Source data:
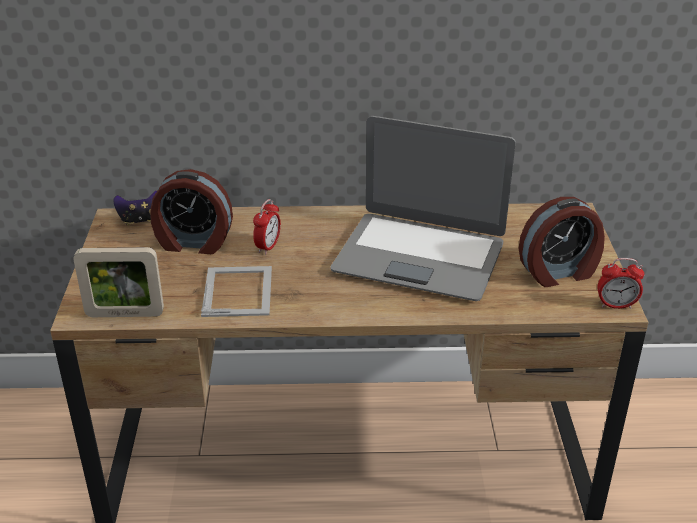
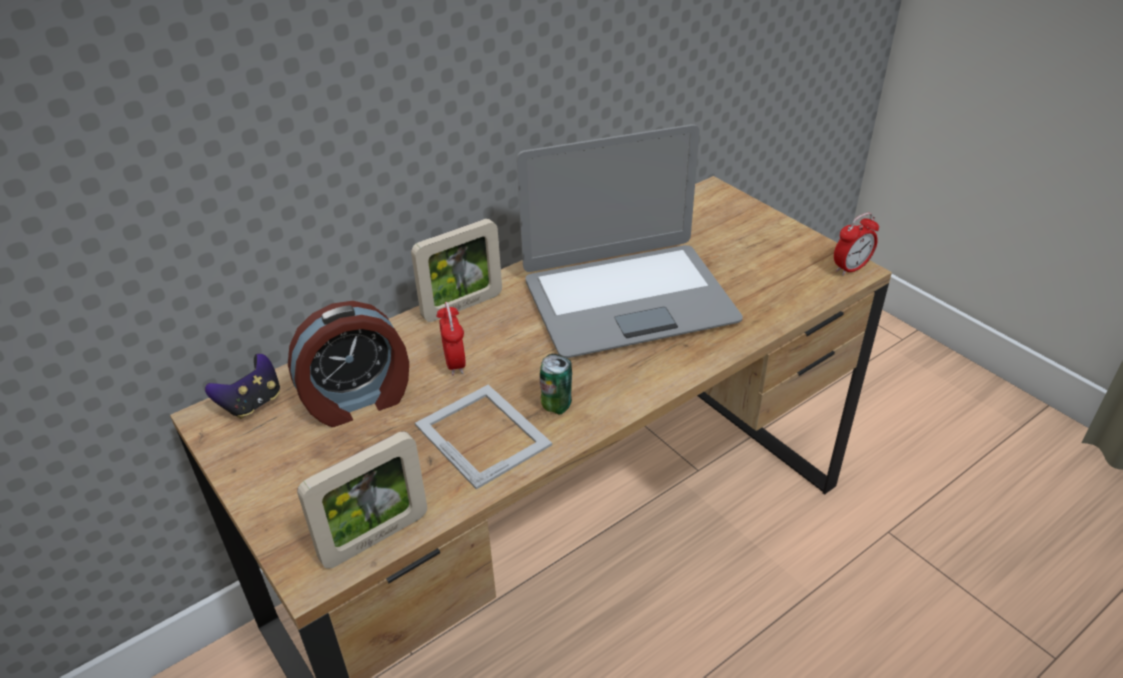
camera: 35 degrees left, 5 degrees up
alarm clock [518,197,605,287] -> none
none -> picture frame [411,219,502,322]
none -> can [540,354,572,414]

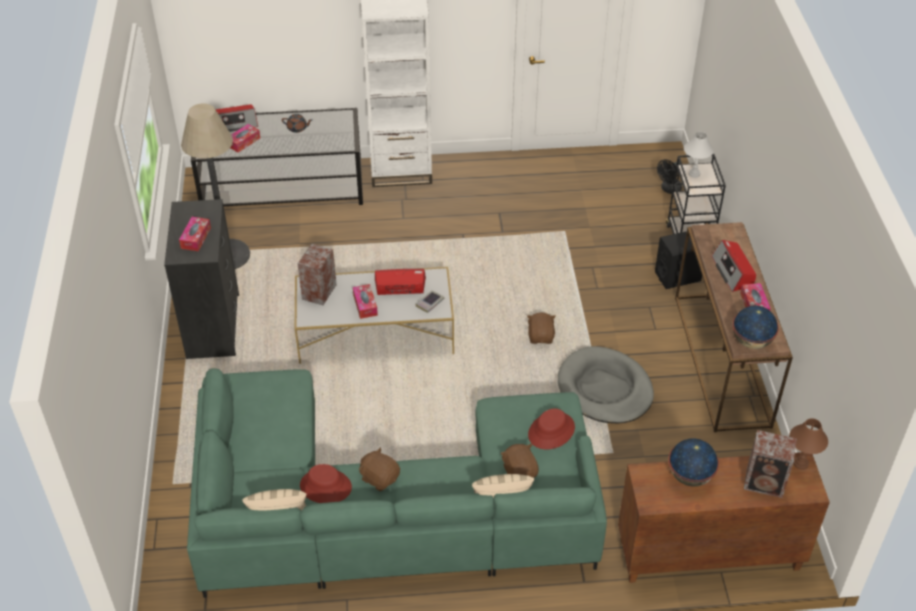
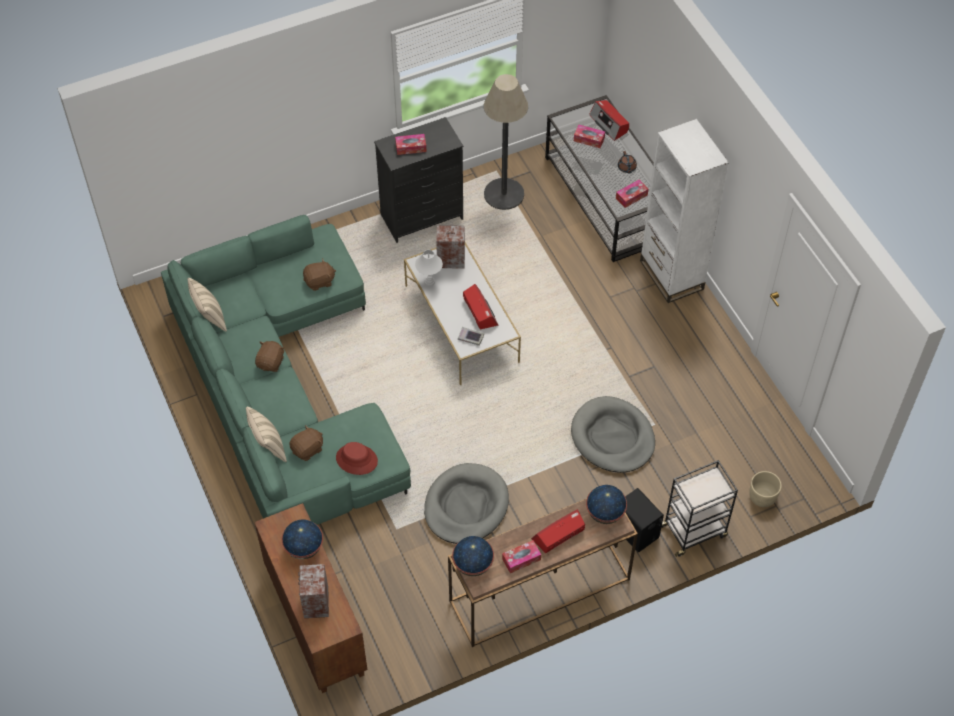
camera: 70 degrees right, 10 degrees up
red hat [300,464,352,503] -> none
tissue box [353,284,378,319] -> tissue box moved to [616,180,649,208]
brown plush toy [527,313,556,344] -> brown plush toy moved to [303,259,336,291]
black fan [657,159,682,194] -> beige planter [749,471,782,507]
white table lamp [684,132,714,178] -> white table lamp moved to [415,250,443,286]
brown table lamp [789,418,828,470] -> none
none -> grey dog bed [571,396,655,473]
none -> globe [586,485,627,524]

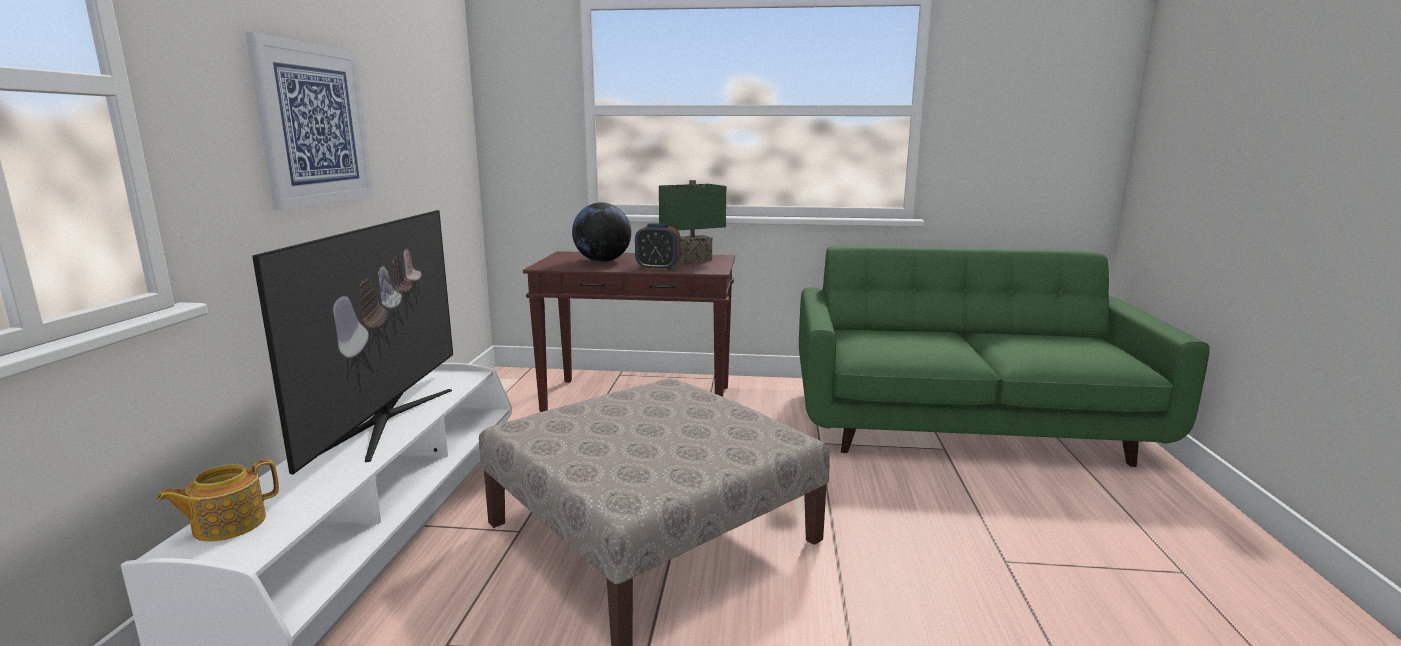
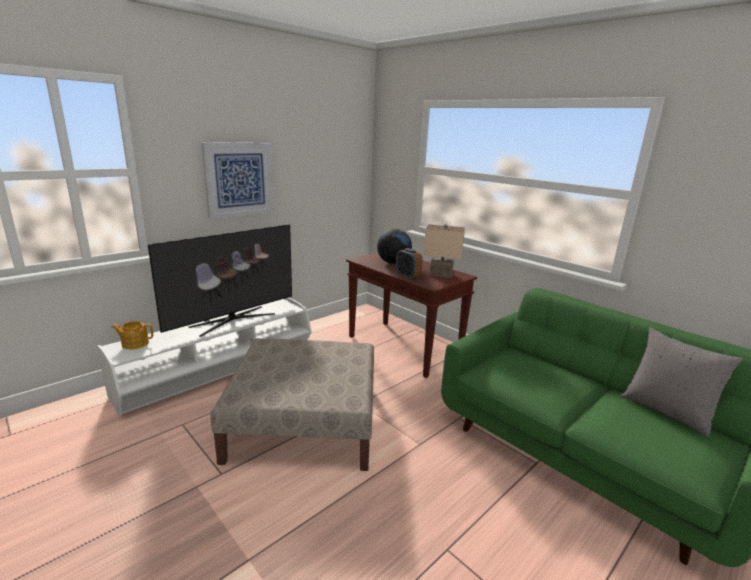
camera: 40 degrees right, 5 degrees up
green table lamp [659,180,726,263] -> beige table lamp [423,224,465,278]
none -> grey pillow [621,327,743,437]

** EXERCISE DESCRIPTION **
Only a number is wanted here: how many lines in the entries contain the word "camera"?

** ANSWER TO THIS PROBLEM **
3